C'est un bosseur ! C'est un leader ! Coéquipier avant tout ! Habité par et pour son rugby ! Merci Monsieur !

Alain65 Il y a 2 mois Le 30/01/2024 à 20:26

En plus d'être très humble, cet immense joueur aux 112 sélections est un grand connaisseur de notre très beau rugby. Il reconnait avoir admirer Jonny WILKINSON qui est une légende. Il admet également ne pas avoir le talent de Romain N'TAMACK ! Tiens, cela va contrarier encore certains haineux qui ne voient qu'un autre joueur 10 avec un peu de talent ! ! !
Enfin, j'apprécie ce genre de joueur qui ne se prend que pour ce qu'il est. Le terrain parle et révèle les capacités de chacun, là est la réalité. Personnellement, j'ai porté le ballon plus par plaisir que par intérêt.
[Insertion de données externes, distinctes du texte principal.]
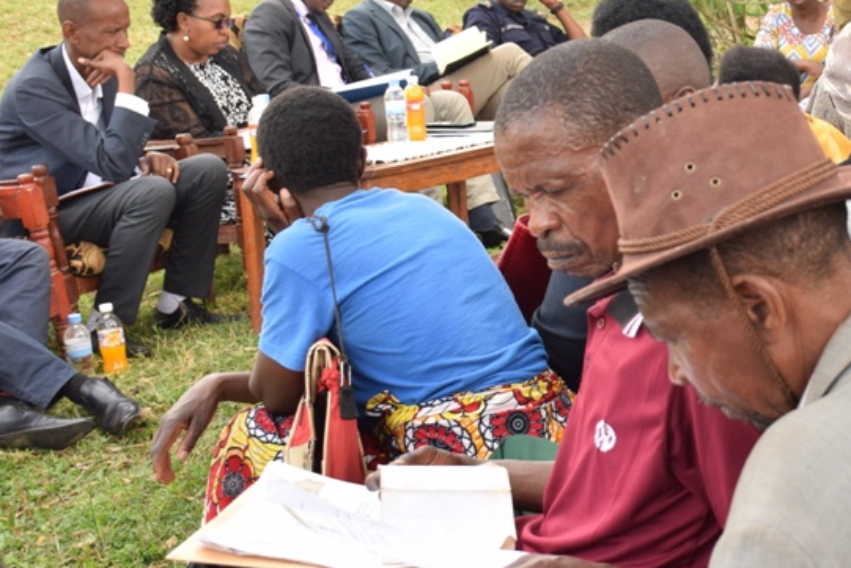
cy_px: 155
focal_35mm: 75
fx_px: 1772
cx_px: 742
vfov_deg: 18.1
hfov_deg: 26.2
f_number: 5
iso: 125
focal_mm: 27
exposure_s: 1/160
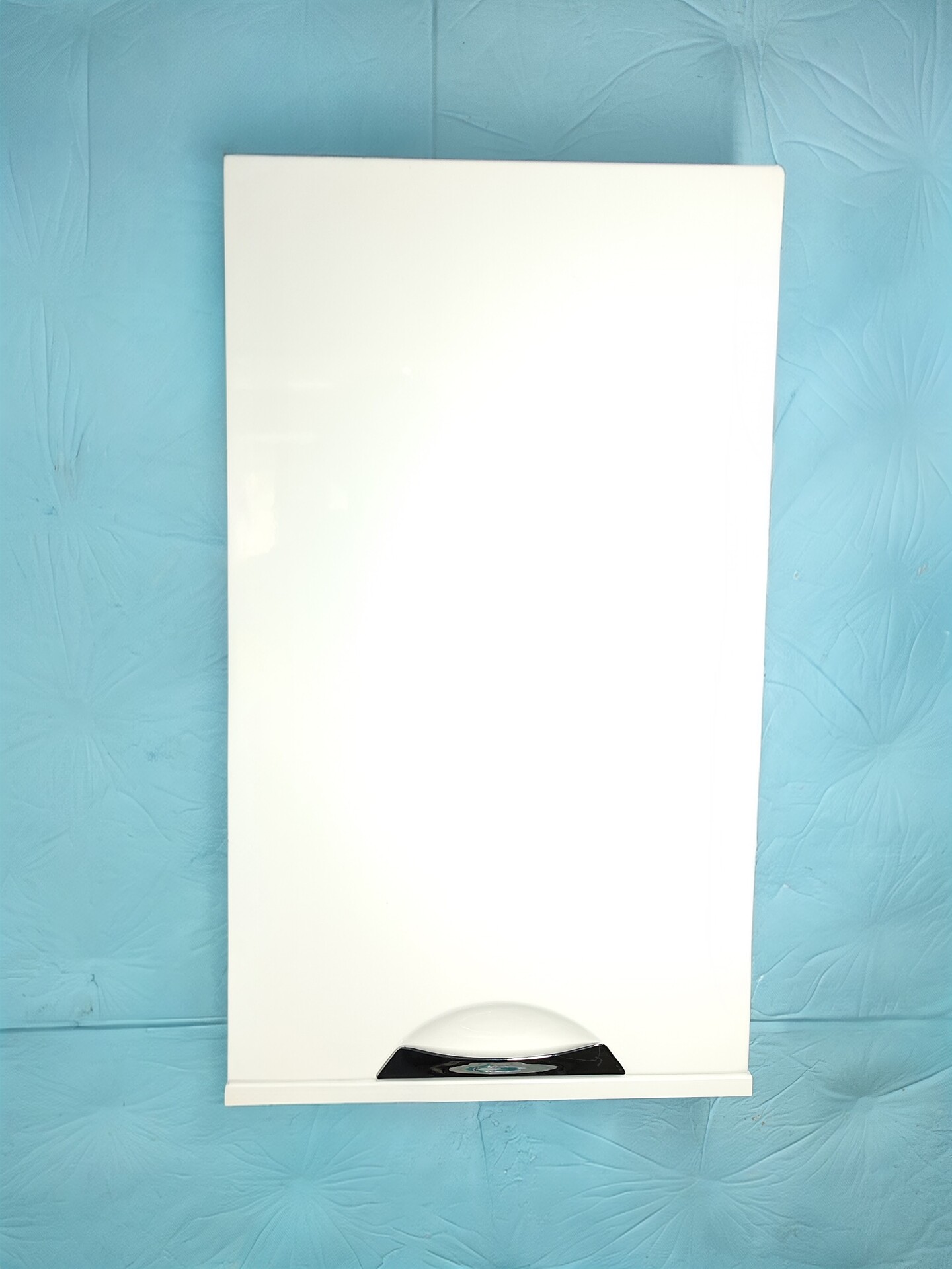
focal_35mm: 24
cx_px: 476
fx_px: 880
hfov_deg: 56.8
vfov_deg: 71.6
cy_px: 634
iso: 320
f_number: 1.89
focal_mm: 5.89
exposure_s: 1/80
Mon ambition était de savourer de très bons moments sur le pré et en dehors avec ses copains, disons, co-équipiers. Le rugby est fédérateur et véhicule des valeurs saines. Respectons-le. Merci.

Pitou13 Il y a 2 mois Le 30/01/2024 à 19:55

C'est vraiment un mec bien, très sympa et pro. Très belle interview.